PROBLEM »
Copy the text of all the rows below line for line, and leave the pictures out of your answer.
/---
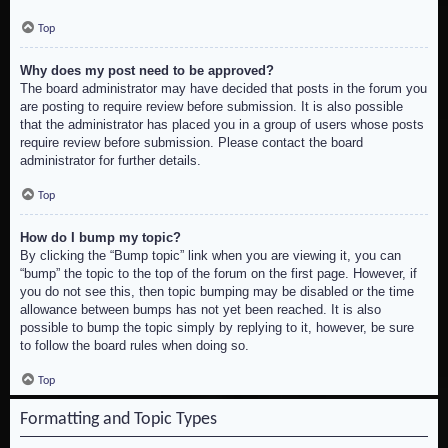
Top
Why does my post need to be approved?
The board administrator may have decided that posts in the forum you
are posting to require review before submission. It is also possible
that the administrator has placed you in a group of users whose posts
require review before submission. Please contact the board
administrator for further details.
Top
How do I bump my topic?
By clicking the “Bump topic” link when you are viewing it, you can
“bump” the topic to the top of the forum on the first page. However, if
you do not see this, then topic bumping may be disabled or the time
allowance between bumps has not yet been reached. It is also
possible to bump the topic simply by replying to it, however, be sure
to follow the board rules when doing so.
Top
Formatting and Topic Types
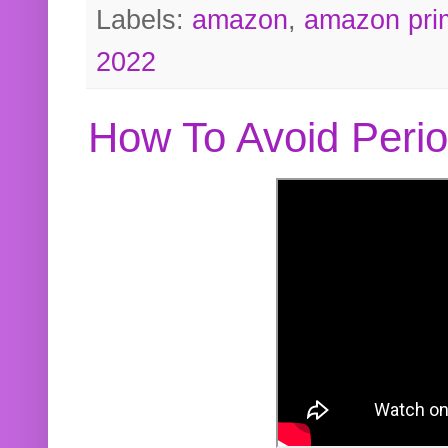
Labels:
amazon
,
amazon pri
2022
How To Avoid Peri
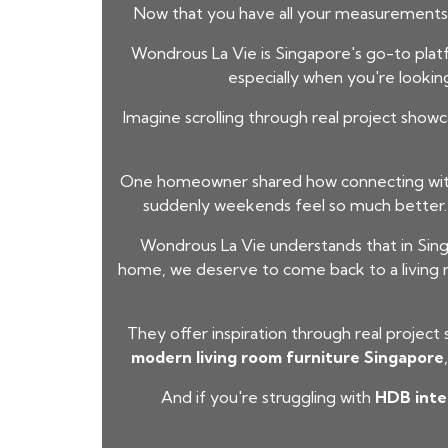
Now that you have all your measurements,
Wondrous La Vie is Singapore's go-to platfo
especially when you're lookin
Imagine scrolling through real project showc
One homeowner shared how connecting with 
suddenly weekends feel so much better.
Wondrous La Vie understands that in Sing
home, we deserve to come back to a living r
They offer inspiration through real project
modern living room furniture Singapore
And if you're struggling with
HDB inter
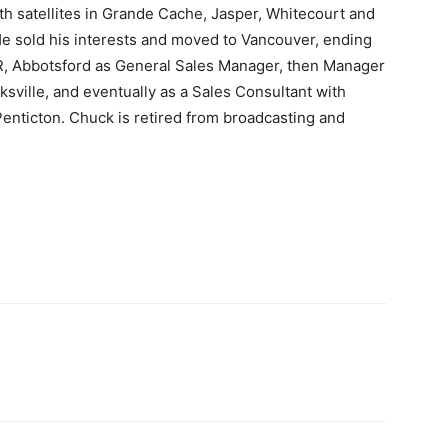
th satellites in Grande Cache, Jasper, Whitecourt and
He sold his interests and moved to Vancouver, ending
, Abbotsford as General Sales Manager, then Manager
sville, and eventually as a Sales Consultant with
enticton. Chuck is retired from broadcasting and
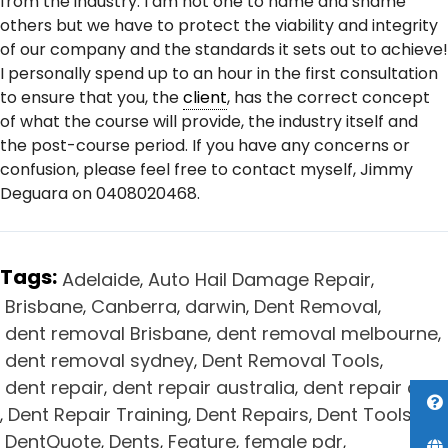
from the industry. I am not one to name and shame
others but we have to protect the viability and integrity
of our company and the standards it sets out to achieve!
I personally spend up to an hour in the first consultation
to ensure that you, the
client
, has the correct concept
of what the course will provide, the industry itself and
the post-course period. If you have any concerns or
confusion, please feel free to contact myself, Jimmy
Deguara on 0408020468.
Tags:
Adelaide
Auto Hail Damage Repair
,
,
Brisbane
Canberra
darwin
Dent Removal
,
,
,
,
dent removal Brisbane
dent removal melbourne
,
,
dent removal sydney
Dent Removal Tools
,
,
dent repair
dent repair australia
dent repair cost
,
,
Dent Repair Training
Dent Repairs
Dent Tools
,
,
,
,
DentQuote
Dents
Feature
female pdr
,
,
,
,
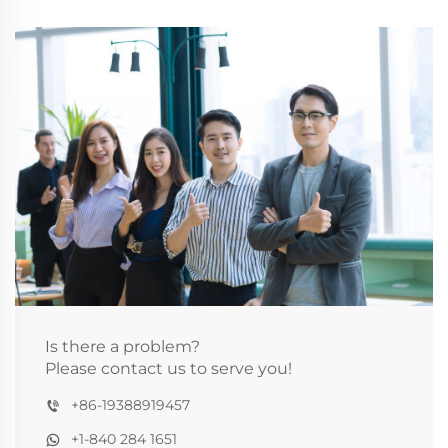
Is there a problem?
Please contact us to serve you!
+86-19388919457
+1-840 284 1651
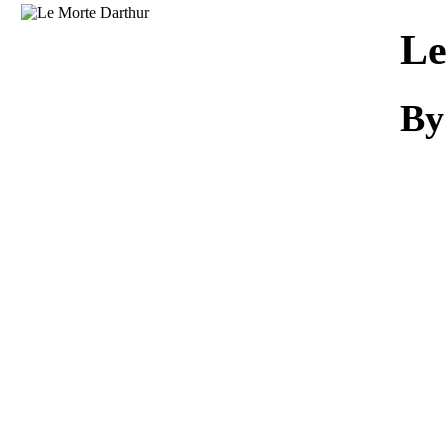
Download
Le
By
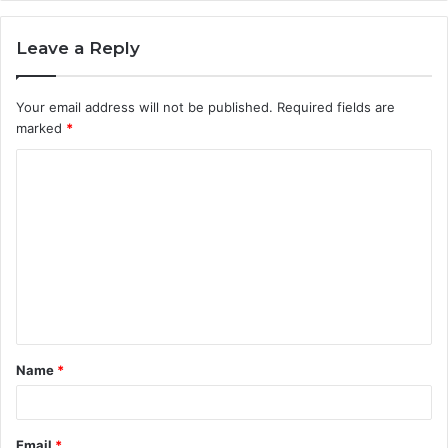
Leave a Reply
Your email address will not be published.
Required fields are
marked
*
C
o
m
m
e
n
t
Name
*
*
Email
*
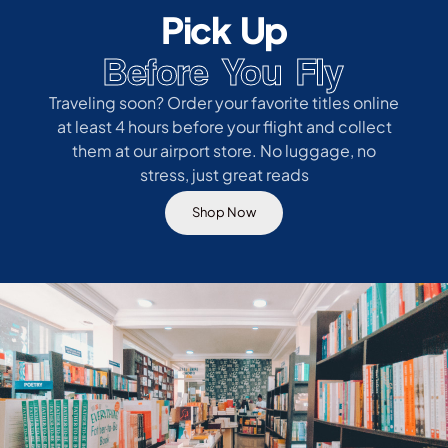
Pick Up
Before You Fly
Traveling soon? Order your favorite titles online
at least 4 hours before your flight and collect
them at our airport store. No luggage, no
stress, just great reads
Shop Now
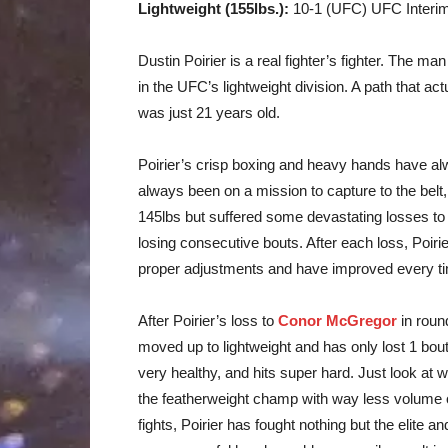
Lightweight (155lbs.):
10-1 (UFC) UFC Interi
Dustin Poirier is a real fighter’s fighter. The man
in the UFC’s lightweight division. A path that ac
was just 21 years old.
Poirier’s crisp boxing and heavy hands have al
always been on a mission to capture to the belt, n
145lbs but suffered some devastating losses to s
losing consecutive bouts. After each loss, Poi
proper adjustments and have improved every ti
After Poirier’s loss to
Conor McGregor
in roun
moved up to lightweight and has only lost 1 bout
very healthy, and hits super hard. Just look at 
the featherweight champ with way less volume o
fights, Poirier has fought nothing but the elite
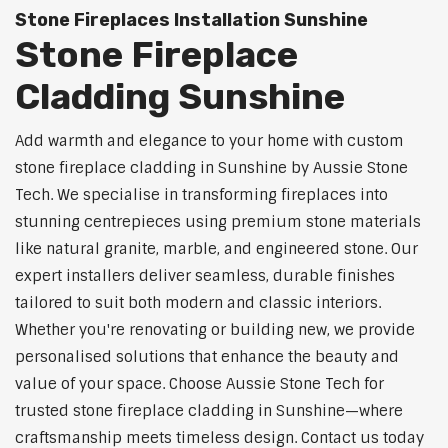
Stone Fireplaces Installation Sunshine
Stone Fireplace
Cladding Sunshine
Add warmth and elegance to your home with custom
stone fireplace cladding in Sunshine by Aussie Stone
Tech. We specialise in transforming fireplaces into
stunning centrepieces using premium stone materials
like natural granite, marble, and engineered stone. Our
expert installers deliver seamless, durable finishes
tailored to suit both modern and classic interiors.
Whether you're renovating or building new, we provide
personalised solutions that enhance the beauty and
value of your space. Choose Aussie Stone Tech for
trusted stone fireplace cladding in Sunshine—where
craftsmanship meets timeless design. Contact us today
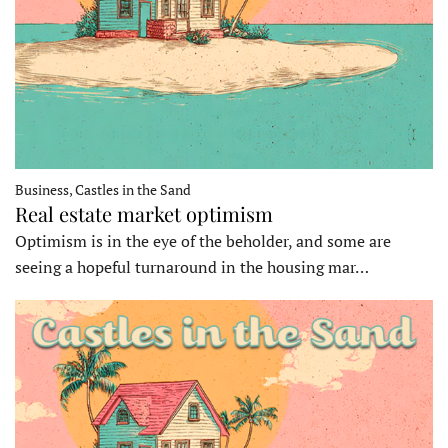
Business, Castles in the Sand
Real estate market optimism
Optimism is in the eye of the beholder, and some are
seeing a hopeful turnaround in the housing mar…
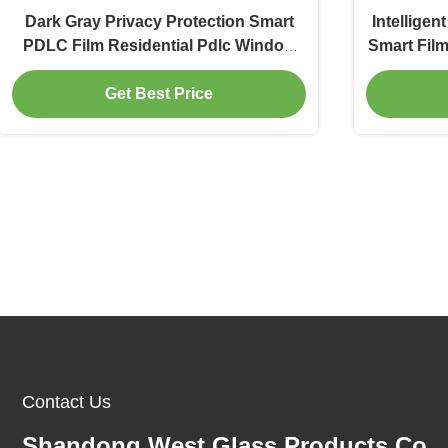
Dark Gray Privacy Protection Smart
Intelligen
PDLC Film Residential Pdlc Window
Smart Film
Tint
Get Best Price
Contact Us
Shandong West Glass Products Co.,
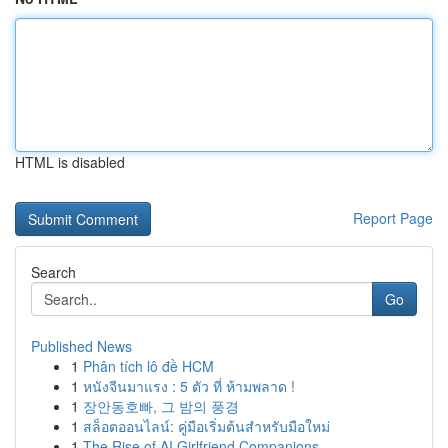
HTML is disabled
Report Page
Search
Go
Published News
1
Phân tích lô đề HCM
1
หนังจีนมาแรง : 5 ตัว ที่ ห้ามพลาด !
1
장안동호빠, 그 밤의 풍경
1
สล็อตออนไลน์: คู่มือเริ่มต้นสำหรับมือใหม่
1
The Rise of AI Girlfriend Companions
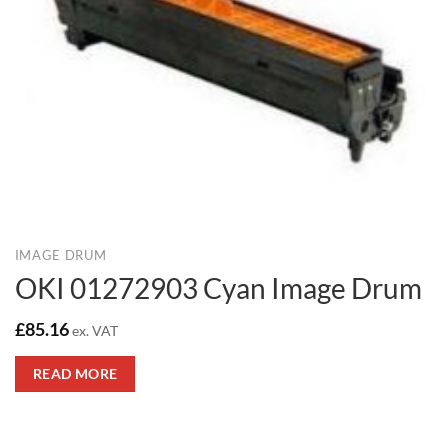
IMAGE DRUM
OKI 01272903 Cyan Image Drum
£
85.16
ex. VAT
READ MORE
\---
ANSWER BOX »
Top
Why does my post need to be approved?
The board administrator may have decided that posts in the forum you
are posting to require review before submission. It is also possible
that the administrator has placed you in a group of users whose posts
require review before submission. Please contact the board
administrator for further details.
Top
How do I bump my topic?
By clicking the “Bump topic” link when you are viewing it, you can
“bump” the topic to the top of the forum on the first page. However, if
you do not see this, then topic bumping may be disabled or the time
allowance between bumps has not yet been reached. It is also
possible to bump the topic simply by replying to it, however, be sure
to follow the board rules when doing so.
Top
Formatting and Topic Types
Labels:
amazon
,
amazon pri
2022
How To Avoid Peri
Now that you have all your measurements,
Wondrous La Vie is Singapore's go-to platfo
especially when you're lookin
Imagine scrolling through real project showc
One homeowner shared how connecting with 
suddenly weekends feel so much better.
Wondrous La Vie understands that in Sing
home, we deserve to come back to a living r
They offer inspiration through real project
modern living room furniture Singapore
And if you're struggling with
HDB inter
th satellites in Grande Cache, Jasper, Whitecourt and
He sold his interests and moved to Vancouver, ending
, Abbotsford as General Sales Manager, then Manager
sville, and eventually as a Sales Consultant with
enticton. Chuck is retired from broadcasting and
from the industry. I am not one to name and shame
others but we have to protect the viability and integrity
of our company and the standards it sets out to achieve!
I personally spend up to an hour in the first consultation
to ensure that you, the
client
, has the correct concept
of what the course will provide, the industry itself and
the post-course period. If you have any concerns or
confusion, please feel free to contact myself, Jimmy
Deguara on 0408020468.
Tags:
Adelaide
Auto Hail Damage Repair
,
,
Brisbane
Canberra
darwin
Dent Removal
,
,
,
,
dent removal Brisbane
dent removal melbourne
,
,
dent removal sydney
Dent Removal Tools
,
,
dent repair
dent repair australia
dent repair cost
,
,
Dent Repair Training
Dent Repairs
Dent Tools
,
,
,
,
DentQuote
Dents
Feature
female pdr
,
,
,
,
Is there a problem?
Please contact us to serve you!
+86-19388919457
+1-840 284 1651
Download
Le
By
Leave a Reply
Your email address will not be published.
Required fields are
marked
*
C
o
m
m
e
n
t
Name
*
*
Email
*
Pick Up
Before You Fly
Traveling soon? Order your favorite titles online
at least 4 hours before your flight and collect
them at our airport store. No luggage, no
stress, just great reads
Shop Now
Lightweight (155lbs.):
10-1 (UFC) UFC Interi
Dustin Poirier is a real fighter’s fighter. The man
in the UFC’s lightweight division. A path that ac
was just 21 years old.
Poirier’s crisp boxing and heavy hands have al
always been on a mission to capture to the belt, n
145lbs but suffered some devastating losses to s
losing consecutive bouts. After each loss, Poi
proper adjustments and have improved every ti
After Poirier’s loss to
Conor McGregor
in roun
moved up to lightweight and has only lost 1 bout
very healthy, and hits super hard. Just look at 
the featherweight champ with way less volume o
fights, Poirier has fought nothing but the elite
Stone Fireplaces Installation Sunshine
Stone Fireplace
Cladding Sunshine
Add warmth and elegance to your home with custom
stone fireplace cladding in Sunshine by Aussie Stone
Tech. We specialise in transforming fireplaces into
stunning centrepieces using premium stone materials
like natural granite, marble, and engineered stone. Our
expert installers deliver seamless, durable finishes
tailored to suit both modern and classic interiors.
Whether you're renovating or building new, we provide
personalised solutions that enhance the beauty and
value of your space. Choose Aussie Stone Tech for
trusted stone fireplace cladding in Sunshine—where
craftsmanship meets timeless design. Contact us today
Business, Castles in the Sand
Real estate market optimism
Optimism is in the eye of the beholder, and some are
seeing a hopeful turnaround in the housing mar…
Dark Gray Privacy Protection Smart
Intelligen
PDLC Film Residential Pdlc Window
Smart Film
Tint
Get Best Price
Contact Us
Shandong West Glass Products Co.,
HTML is disabled
Report Page
Search
Go
Published News
1
Phân tích lô đề HCM
1
หนังจีนมาแรง : 5 ตัว ที่ ห้ามพลาด !
1
장안동호빠, 그 밤의 풍경
1
สล็อตออนไลน์: คู่มือเริ่มต้นสำหรับมือใหม่
1
The Rise of AI Girlfriend Companions
IMAGE DRUM
OKI 01272903 Cyan Image Drum
£
85.16
ex. VAT
READ MORE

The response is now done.